Tiraillée par des intérêts divergents, la Chine, quant à elle, pourrait aussi sortir victorieuse de l’installation durable des talibans, son alliance avec le Pakistan pour réaliser ses nouvelles « voies de la Soie » passant par une stabilité majeure de la région. Les Chinois craignent uniquement la déstabilisation de leur zone musulmane du Xinjiang, d’importance stratégique majeure sur les nouvelles routes commerciales, que les talibans pourraient provoquer en étendant leurs techniques terroristes au profit de rebelles du Xinjiang. Mais les talibans ont surtout besoin du soutien des investissements chinois et des accords commerciaux déjà assurés sur l’immense richesse du sous-sol afghan regorgeant de métaux et de terres rares. Ceux-ci sont actuellement au centre d’une lutte planétaire pour leur possession, car ils sont utiles dans la fabrication de tous les produits digitaux, guerriers et écologiques du XXIème siècle. Leur vente permet déjà aux talibans des entrées comparables à celle de la drogue afghane, soit environ 400 millions de dollars. 

Du côté de la Turquie, Erdogan mène de main de maître sa politique extérieure ces dernières années. La Turquie aurait un intérêt à étendre son influence sur une région abritant une partie du peuple turcophone et s’étendant jusqu’au porte du Xinjiang turcophone chinois. Les talibans, quant à eux, auraient besoin de cet appui pour légitimer leur présence au pouvoir.
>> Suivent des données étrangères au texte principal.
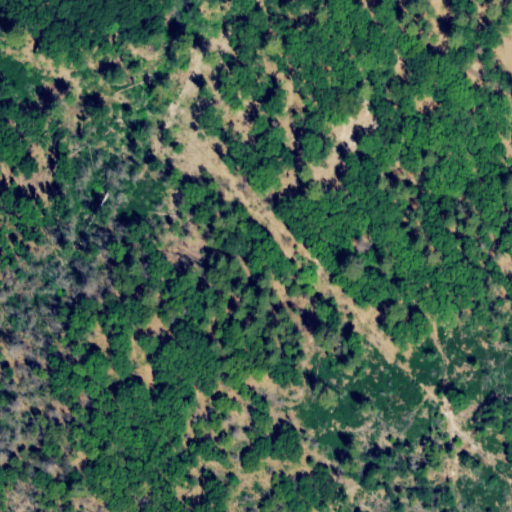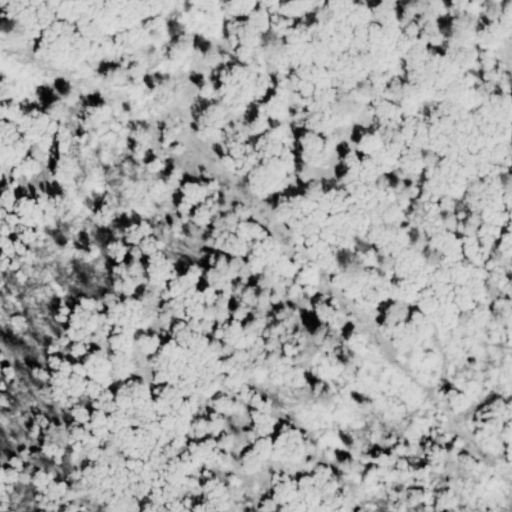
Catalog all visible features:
road: (275, 240)
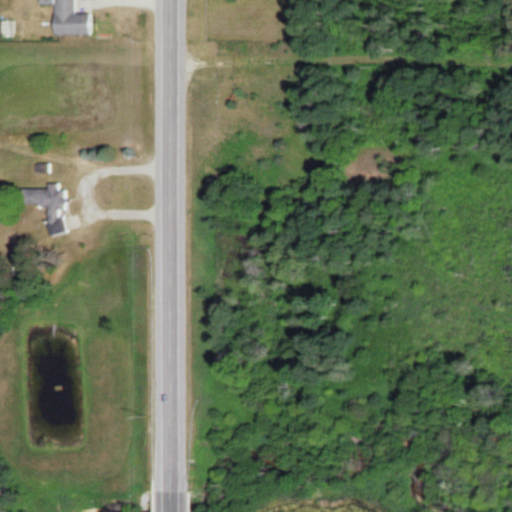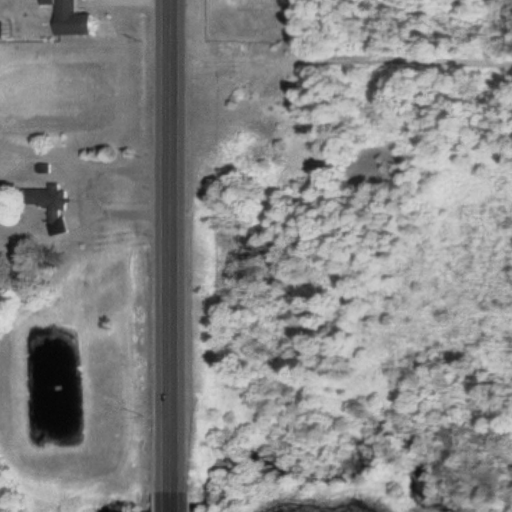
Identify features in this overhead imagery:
building: (69, 19)
road: (341, 66)
building: (48, 204)
road: (171, 256)
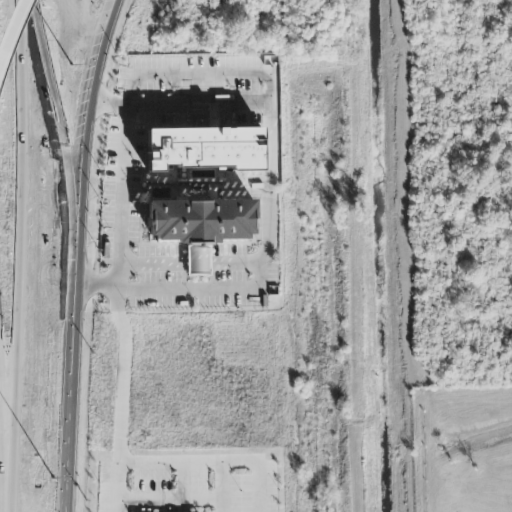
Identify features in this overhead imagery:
road: (16, 42)
road: (203, 74)
road: (91, 107)
road: (57, 108)
road: (214, 109)
road: (125, 147)
building: (203, 149)
building: (204, 150)
building: (200, 221)
building: (200, 227)
road: (119, 248)
road: (230, 262)
road: (97, 283)
road: (201, 290)
road: (72, 364)
road: (120, 411)
park: (459, 450)
road: (209, 463)
road: (221, 485)
road: (171, 501)
building: (195, 510)
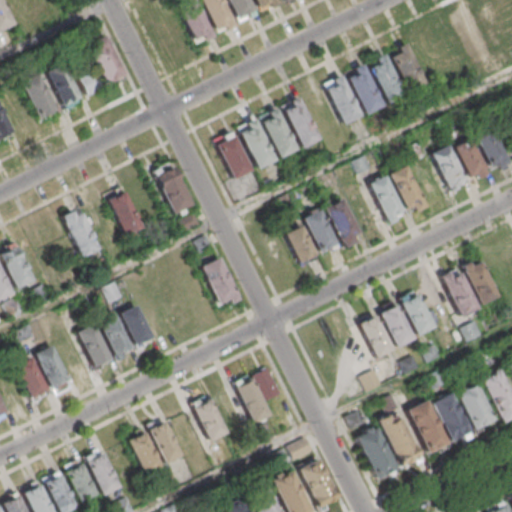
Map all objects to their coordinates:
building: (258, 3)
building: (260, 4)
building: (236, 9)
building: (237, 9)
building: (213, 14)
building: (213, 15)
building: (3, 18)
building: (3, 21)
building: (190, 21)
building: (190, 22)
building: (490, 23)
road: (59, 29)
building: (470, 36)
building: (102, 59)
building: (103, 62)
building: (402, 69)
building: (404, 71)
building: (380, 79)
road: (160, 81)
building: (381, 82)
building: (84, 83)
building: (58, 85)
building: (60, 89)
building: (359, 89)
building: (360, 93)
building: (34, 97)
road: (195, 98)
building: (35, 99)
building: (337, 99)
building: (337, 103)
road: (227, 113)
building: (297, 125)
building: (3, 129)
building: (273, 134)
building: (275, 137)
building: (254, 147)
building: (488, 150)
building: (228, 155)
building: (229, 157)
building: (466, 159)
building: (358, 165)
building: (444, 167)
building: (444, 171)
building: (168, 189)
building: (402, 189)
building: (402, 191)
building: (168, 192)
building: (381, 198)
building: (382, 201)
road: (256, 202)
building: (119, 212)
building: (120, 216)
building: (338, 222)
building: (183, 223)
building: (338, 224)
building: (316, 231)
building: (75, 232)
building: (316, 233)
building: (77, 237)
building: (296, 244)
building: (296, 247)
road: (236, 255)
building: (12, 268)
building: (12, 270)
building: (216, 282)
building: (475, 284)
building: (464, 286)
building: (2, 289)
building: (1, 290)
building: (454, 295)
building: (174, 306)
road: (256, 310)
building: (412, 313)
building: (411, 315)
building: (132, 326)
building: (391, 326)
building: (391, 327)
building: (132, 328)
road: (256, 328)
building: (467, 331)
building: (111, 336)
building: (370, 336)
building: (111, 337)
building: (370, 337)
building: (89, 345)
building: (90, 348)
road: (256, 349)
building: (47, 368)
building: (48, 369)
building: (508, 370)
building: (509, 371)
road: (415, 372)
building: (26, 378)
building: (432, 379)
building: (27, 380)
building: (366, 381)
building: (263, 383)
building: (495, 395)
building: (246, 398)
building: (484, 402)
building: (384, 403)
building: (249, 404)
building: (471, 409)
building: (225, 410)
building: (0, 412)
building: (0, 414)
building: (204, 420)
building: (445, 420)
building: (207, 422)
building: (433, 422)
building: (422, 429)
building: (394, 440)
building: (161, 442)
building: (162, 446)
building: (296, 448)
building: (139, 452)
building: (372, 453)
building: (372, 455)
building: (141, 457)
building: (98, 472)
road: (434, 472)
building: (99, 477)
building: (74, 481)
road: (453, 482)
building: (314, 483)
building: (316, 486)
building: (286, 492)
building: (54, 493)
road: (477, 494)
building: (287, 495)
building: (56, 497)
building: (31, 499)
building: (509, 500)
building: (259, 501)
building: (32, 502)
building: (259, 503)
building: (9, 505)
building: (232, 505)
building: (510, 506)
building: (10, 507)
building: (233, 508)
building: (493, 508)
building: (498, 510)
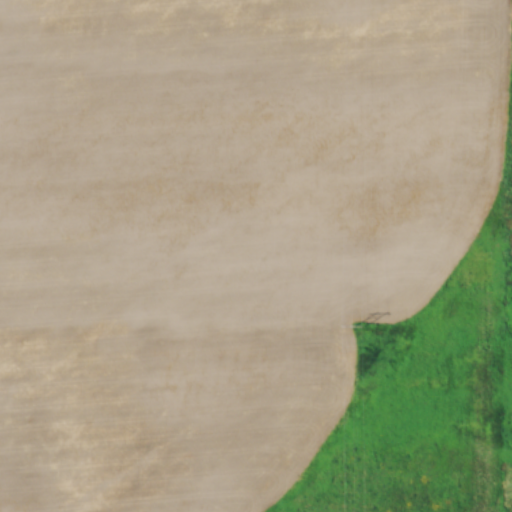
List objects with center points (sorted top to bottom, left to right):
power tower: (359, 329)
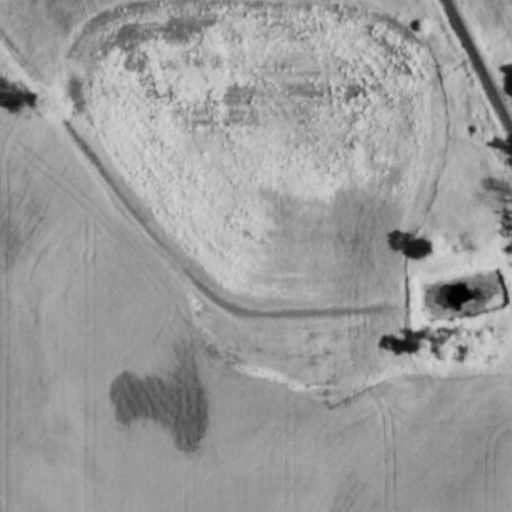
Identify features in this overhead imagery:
railway: (479, 65)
Un accord turco-russe garantissant la stabilité sur la région pourrait peut-être ainsi convenir à tout le monde. Poutine et Erdogan ont en effet appris à se connaître et à s’apprécier comme partenaires aux intérêts parfois très divergents, mais complémentaires, face à l’indécision et aux retraits occidentaux au Moyen Orient.